|
Within a Room
Leslie Maxwell / Columnist
By now, all of you are probably familiar with the photographs and news videos of the tornado damage in South Georgia. For many of you, the tragedy was still distant although the tornadoes occurred less than 150 miles from here.
Well, the tragedy wasn’t so distant for me. Although my parents and close friends weathered the storm in safety, many people in my church community were left without homes and loved ones.
The victims of the storm ranged from the elderly to a young mother and her 7 month old daughter.
The disaster has touched the lives of everyone in Grady and Mitchell Counties in one way or another (Houses in Colquitt County were also damaged, but I don’t have much information about the effects of the storm there).
I went home this weekend to see first hand the devastation that the tornadoes left behind them last Sunday night.
On the drive home, I had to pass through Camilla, the town that suffered the worst of the storm.
I was amazed to see full-grown pecan trees uprooted and large pine trees snapped off like twigs. On the side of the highway, a piece of a roof lay turned upside-down, the rafters sticking up like exposed ribs.
Some houses were barely damaged while others were reduced to small (and I mean small) pieces.
It was chilling. I always thought that tornadoes like that only happened in other parts of the country, not in South Georgia—not only fractions of a mile away from my friends and family.
When I finally got home, I sat reading through the newspapers that my mom had saved for me. I was greeted by huge headlines like “PULVERIZED,” “NIGHTMARE,” and “Just Devastated.” Headlines from later in the week read “Picking up the Pieces,” and “They never knew what hit them.” Reading all of the details made the tragedy really sink in for the first time since it happened.
The storm obviously affected those who lost lives, homes, farm equipment, vehicles, and even pets, but also affected many others in the two counties — especially the emergency teams and hospital workers.
The Mitchell County Hospital, a small facility with only 33 beds, treated over 120 patients.
The newspaper account described the hospital as looking like a “bloody battlefield.”
The news story also described an elderly lady with an injury unrelated to the tornadoes. She sat patiently for hours while letting the storm victims get treatment ahead of her.

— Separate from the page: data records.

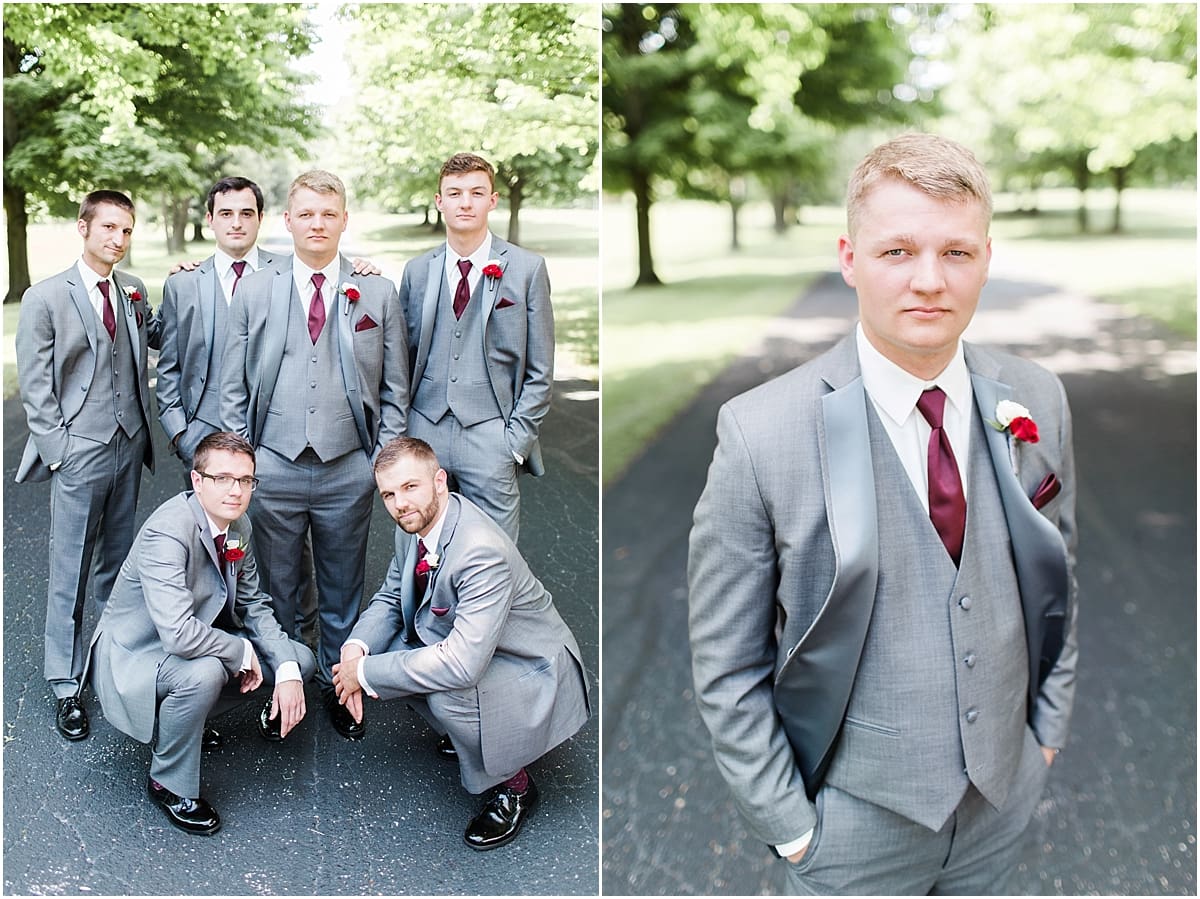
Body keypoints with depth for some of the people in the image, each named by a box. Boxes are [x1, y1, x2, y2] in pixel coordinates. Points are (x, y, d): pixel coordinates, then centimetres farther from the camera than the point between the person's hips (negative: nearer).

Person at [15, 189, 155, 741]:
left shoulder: (134, 293, 6)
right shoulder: (45, 298, -6)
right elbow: (34, 387, -6)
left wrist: (144, 426, 2)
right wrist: (58, 450, -9)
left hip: (129, 446, 4)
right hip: (78, 452, -4)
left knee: (117, 561, 15)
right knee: (69, 573, 3)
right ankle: (66, 685, 14)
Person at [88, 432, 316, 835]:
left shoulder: (240, 527, -4)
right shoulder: (167, 532, -31)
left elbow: (254, 604, 3)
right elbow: (179, 634, -40)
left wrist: (287, 670, -11)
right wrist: (242, 652, -23)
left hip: (199, 642, 8)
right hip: (132, 656, -8)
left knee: (299, 660, 0)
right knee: (204, 673, -38)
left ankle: (184, 719, 15)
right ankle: (169, 784, -10)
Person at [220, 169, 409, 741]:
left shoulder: (378, 293, 4)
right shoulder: (254, 291, 5)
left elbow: (395, 389, 5)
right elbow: (233, 387, 7)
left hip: (348, 470, 0)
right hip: (273, 466, 0)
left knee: (342, 593, 11)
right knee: (275, 591, 11)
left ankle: (337, 687, 27)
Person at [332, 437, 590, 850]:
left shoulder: (481, 551, -35)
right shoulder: (413, 525, -8)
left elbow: (462, 665, -41)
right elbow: (390, 598, 7)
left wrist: (366, 672, -30)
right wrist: (357, 647, -15)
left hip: (536, 674, -9)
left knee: (449, 691, -35)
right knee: (378, 650, -5)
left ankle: (512, 787, -5)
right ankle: (463, 731, 17)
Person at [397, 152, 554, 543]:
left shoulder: (527, 269, 1)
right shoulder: (417, 271, 11)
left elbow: (540, 370, 0)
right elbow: (405, 355, 14)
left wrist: (517, 440, -7)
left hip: (491, 437, -3)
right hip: (425, 432, 3)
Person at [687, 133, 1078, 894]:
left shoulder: (1037, 402, -7)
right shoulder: (761, 432, -21)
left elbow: (1058, 580, 8)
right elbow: (726, 666, -13)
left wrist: (1049, 729, 8)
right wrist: (788, 821, -10)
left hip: (1007, 794, 4)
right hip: (857, 819, -4)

Some of my close friends, one paramedic and several volunteer firemen, worked in the aftermath of the storm transporting the injured and recovering the bodies. There weren’t many smiles among that group this weekend.
When I asked my paramedic friend about the storm, he commented, with his typical grim sense of humor, “It blew.” (And that’s the only thing he would let me quote him on.)

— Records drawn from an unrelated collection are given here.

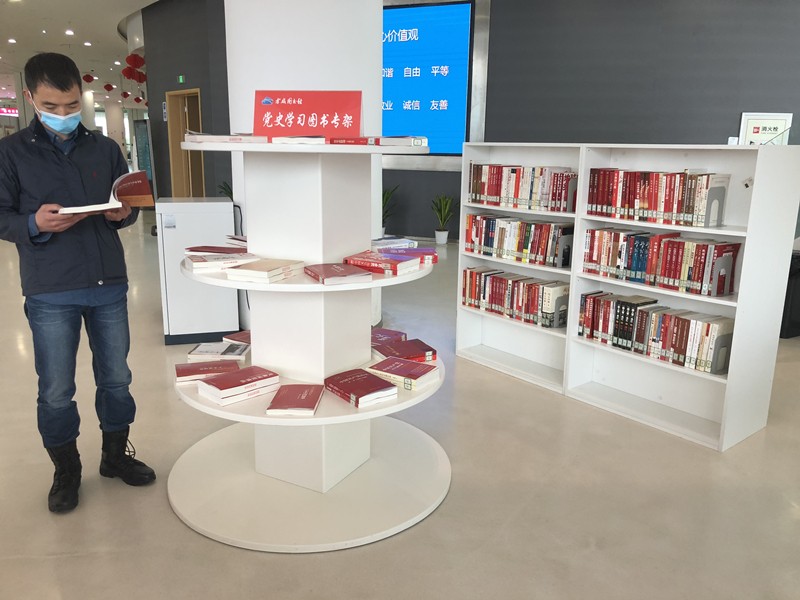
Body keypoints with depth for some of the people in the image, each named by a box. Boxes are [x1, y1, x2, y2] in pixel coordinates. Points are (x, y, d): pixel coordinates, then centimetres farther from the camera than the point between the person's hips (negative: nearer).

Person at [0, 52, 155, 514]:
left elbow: (129, 206, 13)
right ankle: (66, 470, 27)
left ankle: (116, 453, 33)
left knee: (117, 378, 13)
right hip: (50, 292, -2)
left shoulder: (105, 148, 8)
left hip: (109, 284, 3)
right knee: (56, 391, 6)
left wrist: (124, 213, -10)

But, in the aftermath of it all, I guess we can be thankful that it wasn’t worse. Out of the 300 or more houses that were hit, only 20 people were killed.
Many people survived the storm by sheltering themselves in the only part of their house that was left standing after the storm.
One young man shut himself in the utility closet of his trailer, only to emerge and find the closet intact and the rest of his house blown away.
He directed the camera crew to two pieces of wood that had blown against the exposed closet wall and stayed there — in the shape of a cross.
Some people may take that as a coincidence, but I think that someone was looking out for a lot of people last Sunday night.